$\frac{1}{9} + \frac{1}{99} + \frac{1}{999} + \frac{1}{9999} + \cdots ={} $?
Sum the following: \begin{align} S &= \frac{1}{9} + \frac{1}{99} + \frac{1}{999} + \frac{1}{9999} + \cdots\\[0.1in] &= \sum_{n=1}^{\infty} \frac{1}{{10}^n - 1} \end{align}
It's fairly straightforward to show that this sum converges: \begin{align} S &= \sum_{n=1}^{\infty} \frac{1}{{10}^n - 1}\\ &= \frac{1}{9} + \sum_{n=2}^{\infty} \frac{1}{{10}^n - 1}\\ &< \frac{1}{9} + \sum_{n=2}^{\infty} \frac{1}{{10}^n - 10}\\ &= \frac{1}{9} + \frac{1}{10}\sum_{n=2}^{\infty} \frac{1}{{10}^{n-1} - 1}\\ &= \frac{1}{9} + \frac{1}{10}S\, , \end{align} which leads to $S < 10/81 = 0.\overline{123456790}$.
Numerically (Mathematica), we find that this sum is approximately $S \approx 0.122324$.
This sum can also be written as \begin{align} S &= \sum_{n=1}^{\infty} \frac{1}{{10}^n - 1}\\ &= \sum_{n=1}^{\infty} \frac{1/{10}^n}{1 - 1/{10}^n}\\ &= \sum_{n=1}^{\infty}\sum_{m=1}^{\infty} \frac{1}{{10}^{nm}} \end{align}
(The last expression above is itself quite amusing, since the coefficient of $1/{10}^k$ is the number of distinct ways of writing $k$ as a product of two positive integers.)
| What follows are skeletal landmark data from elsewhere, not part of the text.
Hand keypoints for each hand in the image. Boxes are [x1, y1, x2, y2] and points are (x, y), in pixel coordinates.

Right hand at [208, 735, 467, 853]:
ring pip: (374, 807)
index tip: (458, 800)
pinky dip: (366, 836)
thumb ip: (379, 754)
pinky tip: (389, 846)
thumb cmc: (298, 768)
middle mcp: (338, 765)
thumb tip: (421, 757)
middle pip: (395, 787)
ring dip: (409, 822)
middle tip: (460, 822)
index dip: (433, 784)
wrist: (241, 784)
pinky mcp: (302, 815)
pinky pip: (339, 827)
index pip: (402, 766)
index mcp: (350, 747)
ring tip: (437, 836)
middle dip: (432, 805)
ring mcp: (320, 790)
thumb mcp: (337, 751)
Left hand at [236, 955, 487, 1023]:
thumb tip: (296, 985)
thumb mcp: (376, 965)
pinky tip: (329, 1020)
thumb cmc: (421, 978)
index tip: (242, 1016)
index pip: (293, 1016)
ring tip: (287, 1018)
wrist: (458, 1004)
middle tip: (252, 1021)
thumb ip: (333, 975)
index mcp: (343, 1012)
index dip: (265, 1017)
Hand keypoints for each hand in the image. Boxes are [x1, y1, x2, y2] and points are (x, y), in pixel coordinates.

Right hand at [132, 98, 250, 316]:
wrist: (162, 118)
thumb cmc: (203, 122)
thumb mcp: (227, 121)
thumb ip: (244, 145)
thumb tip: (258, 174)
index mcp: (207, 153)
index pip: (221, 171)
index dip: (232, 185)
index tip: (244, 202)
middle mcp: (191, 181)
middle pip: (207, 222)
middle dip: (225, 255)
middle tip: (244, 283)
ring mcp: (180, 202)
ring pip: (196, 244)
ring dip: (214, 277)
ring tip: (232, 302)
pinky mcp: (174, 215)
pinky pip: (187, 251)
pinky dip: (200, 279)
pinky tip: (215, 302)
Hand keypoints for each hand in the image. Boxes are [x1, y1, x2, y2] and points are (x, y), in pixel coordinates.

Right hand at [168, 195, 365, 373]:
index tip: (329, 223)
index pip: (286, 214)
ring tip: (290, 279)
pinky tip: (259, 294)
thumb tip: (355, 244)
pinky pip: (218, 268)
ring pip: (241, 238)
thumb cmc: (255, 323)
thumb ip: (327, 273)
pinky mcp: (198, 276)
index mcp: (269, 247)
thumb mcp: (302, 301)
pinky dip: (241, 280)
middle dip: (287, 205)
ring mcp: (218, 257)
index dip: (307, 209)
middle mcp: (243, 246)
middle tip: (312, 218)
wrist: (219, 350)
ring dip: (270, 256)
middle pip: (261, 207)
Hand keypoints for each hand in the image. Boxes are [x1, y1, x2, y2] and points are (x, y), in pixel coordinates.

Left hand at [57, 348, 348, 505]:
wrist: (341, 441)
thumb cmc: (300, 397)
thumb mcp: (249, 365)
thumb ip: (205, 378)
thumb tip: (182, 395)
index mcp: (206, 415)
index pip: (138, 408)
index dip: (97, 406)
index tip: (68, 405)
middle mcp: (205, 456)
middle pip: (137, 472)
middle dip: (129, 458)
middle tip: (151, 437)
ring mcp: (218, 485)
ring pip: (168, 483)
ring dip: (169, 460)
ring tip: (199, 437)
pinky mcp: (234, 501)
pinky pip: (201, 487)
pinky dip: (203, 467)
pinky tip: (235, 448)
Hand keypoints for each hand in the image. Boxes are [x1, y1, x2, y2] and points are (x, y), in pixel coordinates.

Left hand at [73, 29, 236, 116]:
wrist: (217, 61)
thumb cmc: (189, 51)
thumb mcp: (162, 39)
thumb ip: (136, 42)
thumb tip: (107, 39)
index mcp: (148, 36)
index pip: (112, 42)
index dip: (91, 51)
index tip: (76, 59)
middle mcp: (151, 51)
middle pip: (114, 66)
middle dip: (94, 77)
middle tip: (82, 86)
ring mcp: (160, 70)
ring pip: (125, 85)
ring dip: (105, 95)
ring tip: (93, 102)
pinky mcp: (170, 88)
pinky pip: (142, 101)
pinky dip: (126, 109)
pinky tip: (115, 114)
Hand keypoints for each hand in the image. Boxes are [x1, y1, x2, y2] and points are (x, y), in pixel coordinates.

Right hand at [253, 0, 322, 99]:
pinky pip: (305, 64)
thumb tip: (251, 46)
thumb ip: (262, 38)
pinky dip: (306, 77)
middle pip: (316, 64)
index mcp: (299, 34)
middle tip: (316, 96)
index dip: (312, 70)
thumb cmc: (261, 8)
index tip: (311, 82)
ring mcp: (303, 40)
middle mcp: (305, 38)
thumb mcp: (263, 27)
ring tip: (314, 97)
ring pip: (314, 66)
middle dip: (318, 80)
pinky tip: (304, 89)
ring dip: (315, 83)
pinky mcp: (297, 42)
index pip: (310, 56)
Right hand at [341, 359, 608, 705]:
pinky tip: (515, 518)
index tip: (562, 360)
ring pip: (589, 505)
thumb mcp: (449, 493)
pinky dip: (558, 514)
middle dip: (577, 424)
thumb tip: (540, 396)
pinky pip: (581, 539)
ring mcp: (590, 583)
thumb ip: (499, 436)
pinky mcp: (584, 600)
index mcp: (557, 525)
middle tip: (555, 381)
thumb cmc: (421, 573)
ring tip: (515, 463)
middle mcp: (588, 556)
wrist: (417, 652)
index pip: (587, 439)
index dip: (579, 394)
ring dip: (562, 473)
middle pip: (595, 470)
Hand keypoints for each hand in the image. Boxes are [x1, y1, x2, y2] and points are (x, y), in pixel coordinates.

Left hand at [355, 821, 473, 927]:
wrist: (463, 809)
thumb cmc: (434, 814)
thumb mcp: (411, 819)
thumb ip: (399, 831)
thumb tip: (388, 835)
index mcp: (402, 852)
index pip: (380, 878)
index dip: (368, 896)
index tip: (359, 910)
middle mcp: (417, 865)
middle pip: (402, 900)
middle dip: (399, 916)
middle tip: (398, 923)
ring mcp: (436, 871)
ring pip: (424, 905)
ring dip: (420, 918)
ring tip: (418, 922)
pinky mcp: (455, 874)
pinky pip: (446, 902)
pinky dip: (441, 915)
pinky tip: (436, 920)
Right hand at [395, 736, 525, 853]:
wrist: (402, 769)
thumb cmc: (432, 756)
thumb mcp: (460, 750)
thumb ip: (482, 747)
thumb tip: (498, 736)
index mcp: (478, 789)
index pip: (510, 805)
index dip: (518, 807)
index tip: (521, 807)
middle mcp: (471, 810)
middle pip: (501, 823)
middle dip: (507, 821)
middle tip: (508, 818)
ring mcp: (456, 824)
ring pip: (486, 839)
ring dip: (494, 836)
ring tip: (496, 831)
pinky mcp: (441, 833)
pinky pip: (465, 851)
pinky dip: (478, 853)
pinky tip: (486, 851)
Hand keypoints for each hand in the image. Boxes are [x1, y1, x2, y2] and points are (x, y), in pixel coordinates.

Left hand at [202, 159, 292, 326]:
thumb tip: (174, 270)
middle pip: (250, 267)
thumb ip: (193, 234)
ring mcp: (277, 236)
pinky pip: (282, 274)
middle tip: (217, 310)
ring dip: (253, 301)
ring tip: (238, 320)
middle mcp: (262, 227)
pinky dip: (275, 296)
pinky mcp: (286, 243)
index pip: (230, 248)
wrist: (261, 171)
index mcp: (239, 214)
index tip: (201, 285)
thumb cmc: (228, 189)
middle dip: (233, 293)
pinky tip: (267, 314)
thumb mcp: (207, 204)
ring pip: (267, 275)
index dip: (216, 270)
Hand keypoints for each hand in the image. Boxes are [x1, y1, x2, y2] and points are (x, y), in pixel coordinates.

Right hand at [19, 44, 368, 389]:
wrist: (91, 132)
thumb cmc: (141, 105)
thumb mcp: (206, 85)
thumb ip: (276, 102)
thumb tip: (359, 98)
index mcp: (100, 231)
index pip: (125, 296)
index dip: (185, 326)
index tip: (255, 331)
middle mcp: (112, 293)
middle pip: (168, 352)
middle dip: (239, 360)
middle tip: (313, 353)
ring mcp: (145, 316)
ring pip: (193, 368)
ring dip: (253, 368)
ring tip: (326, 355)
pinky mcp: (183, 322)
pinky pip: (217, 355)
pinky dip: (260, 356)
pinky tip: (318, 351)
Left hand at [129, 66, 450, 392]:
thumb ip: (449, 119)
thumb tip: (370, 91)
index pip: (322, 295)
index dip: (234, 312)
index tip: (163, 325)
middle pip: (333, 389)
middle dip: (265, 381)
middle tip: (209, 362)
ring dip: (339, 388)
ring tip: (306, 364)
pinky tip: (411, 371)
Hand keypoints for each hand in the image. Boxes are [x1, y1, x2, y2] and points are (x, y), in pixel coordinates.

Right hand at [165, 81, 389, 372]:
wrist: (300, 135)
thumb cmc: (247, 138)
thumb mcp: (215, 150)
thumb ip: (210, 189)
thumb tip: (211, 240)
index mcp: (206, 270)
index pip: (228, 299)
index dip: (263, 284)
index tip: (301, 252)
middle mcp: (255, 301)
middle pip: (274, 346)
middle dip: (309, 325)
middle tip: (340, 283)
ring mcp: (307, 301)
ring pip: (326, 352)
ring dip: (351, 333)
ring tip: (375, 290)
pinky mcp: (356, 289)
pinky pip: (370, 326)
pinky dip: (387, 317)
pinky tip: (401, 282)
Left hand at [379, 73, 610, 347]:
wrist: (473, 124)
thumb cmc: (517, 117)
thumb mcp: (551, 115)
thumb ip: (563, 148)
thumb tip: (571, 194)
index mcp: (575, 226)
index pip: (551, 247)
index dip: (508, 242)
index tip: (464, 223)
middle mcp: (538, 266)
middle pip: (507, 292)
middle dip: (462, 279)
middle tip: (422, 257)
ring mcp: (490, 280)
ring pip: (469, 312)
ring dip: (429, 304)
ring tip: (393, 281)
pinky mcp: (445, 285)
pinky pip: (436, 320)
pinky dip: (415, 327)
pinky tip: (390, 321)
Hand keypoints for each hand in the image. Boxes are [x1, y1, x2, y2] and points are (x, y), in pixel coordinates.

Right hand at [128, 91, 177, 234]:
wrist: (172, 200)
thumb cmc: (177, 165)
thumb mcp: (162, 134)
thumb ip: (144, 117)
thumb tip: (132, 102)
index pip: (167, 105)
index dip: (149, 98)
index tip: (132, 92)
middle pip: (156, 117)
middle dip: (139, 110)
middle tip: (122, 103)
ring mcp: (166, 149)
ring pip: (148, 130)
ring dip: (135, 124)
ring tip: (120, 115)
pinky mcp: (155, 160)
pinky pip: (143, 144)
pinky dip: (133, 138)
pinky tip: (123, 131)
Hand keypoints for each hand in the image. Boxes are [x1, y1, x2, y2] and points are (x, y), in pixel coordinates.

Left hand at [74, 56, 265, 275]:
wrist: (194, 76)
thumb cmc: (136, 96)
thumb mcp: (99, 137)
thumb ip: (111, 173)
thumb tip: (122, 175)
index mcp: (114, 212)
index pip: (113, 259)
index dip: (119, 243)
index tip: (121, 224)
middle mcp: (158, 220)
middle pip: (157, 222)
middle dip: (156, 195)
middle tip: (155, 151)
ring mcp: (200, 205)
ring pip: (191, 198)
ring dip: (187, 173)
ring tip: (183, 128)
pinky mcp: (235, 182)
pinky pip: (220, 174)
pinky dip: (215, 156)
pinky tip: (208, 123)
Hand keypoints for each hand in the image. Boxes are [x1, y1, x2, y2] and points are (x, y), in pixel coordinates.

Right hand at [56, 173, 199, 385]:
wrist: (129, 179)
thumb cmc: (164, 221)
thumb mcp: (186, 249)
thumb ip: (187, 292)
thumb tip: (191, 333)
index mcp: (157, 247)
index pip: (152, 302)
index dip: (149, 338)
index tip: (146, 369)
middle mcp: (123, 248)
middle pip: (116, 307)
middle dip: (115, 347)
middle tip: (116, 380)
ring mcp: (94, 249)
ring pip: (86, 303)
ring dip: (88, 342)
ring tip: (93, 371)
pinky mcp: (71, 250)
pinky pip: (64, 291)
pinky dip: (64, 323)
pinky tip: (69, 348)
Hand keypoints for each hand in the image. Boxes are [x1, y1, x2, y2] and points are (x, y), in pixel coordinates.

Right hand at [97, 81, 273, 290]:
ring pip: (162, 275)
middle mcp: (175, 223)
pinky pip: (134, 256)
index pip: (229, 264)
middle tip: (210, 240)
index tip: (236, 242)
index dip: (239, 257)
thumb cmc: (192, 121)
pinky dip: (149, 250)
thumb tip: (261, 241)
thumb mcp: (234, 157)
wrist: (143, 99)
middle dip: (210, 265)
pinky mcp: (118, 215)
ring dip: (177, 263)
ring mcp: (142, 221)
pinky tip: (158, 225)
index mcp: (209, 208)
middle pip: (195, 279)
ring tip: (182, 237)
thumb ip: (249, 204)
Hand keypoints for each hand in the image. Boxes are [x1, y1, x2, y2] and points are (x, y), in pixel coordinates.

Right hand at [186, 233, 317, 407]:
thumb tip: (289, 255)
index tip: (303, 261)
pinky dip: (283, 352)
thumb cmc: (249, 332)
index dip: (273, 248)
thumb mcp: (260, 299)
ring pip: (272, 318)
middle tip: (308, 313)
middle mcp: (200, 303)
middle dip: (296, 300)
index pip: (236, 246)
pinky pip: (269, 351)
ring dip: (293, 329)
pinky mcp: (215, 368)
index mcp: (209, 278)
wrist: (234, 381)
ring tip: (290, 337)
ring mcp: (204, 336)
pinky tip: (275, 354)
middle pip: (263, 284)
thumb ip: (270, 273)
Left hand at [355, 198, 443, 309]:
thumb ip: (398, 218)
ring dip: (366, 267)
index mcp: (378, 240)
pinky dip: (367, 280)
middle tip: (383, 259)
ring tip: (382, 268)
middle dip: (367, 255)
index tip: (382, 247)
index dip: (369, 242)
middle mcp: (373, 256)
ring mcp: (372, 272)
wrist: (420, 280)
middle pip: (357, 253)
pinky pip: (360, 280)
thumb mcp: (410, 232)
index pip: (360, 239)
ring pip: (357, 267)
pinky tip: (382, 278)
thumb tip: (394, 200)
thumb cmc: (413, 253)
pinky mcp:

Analytically, Mathematica evaluates this sum as \begin{equation} S = \frac{\ln(10/9) - \psi_{1/10}(1)}{\ln(10)}\, , \end{equation} where $\psi_q(z)$ is the Q-Polygamma function. This is not really a nice, tidy, closed-form solution. Now, I can accept that this sum may not have such a nice, tidy sum, but something about it feels like it should have one. (Non-rigorous, I know!) Furthermore, I'm aware that Mathematica is by no means infallible, especially when it comes to simplification of certain expressions.
So I'm wondering if a neater solution exists.
The given series is an irrational number (probably a trascendental number, too) and for its numerical evaluation it is possible to exploit some tailor-made acceleration techniques (like the one outlined here for the base-$2$ analogue). Besides that, I am not aware of any nice closed form for $\sum_{n\geq 1}\frac{d(n)}{10^n}$.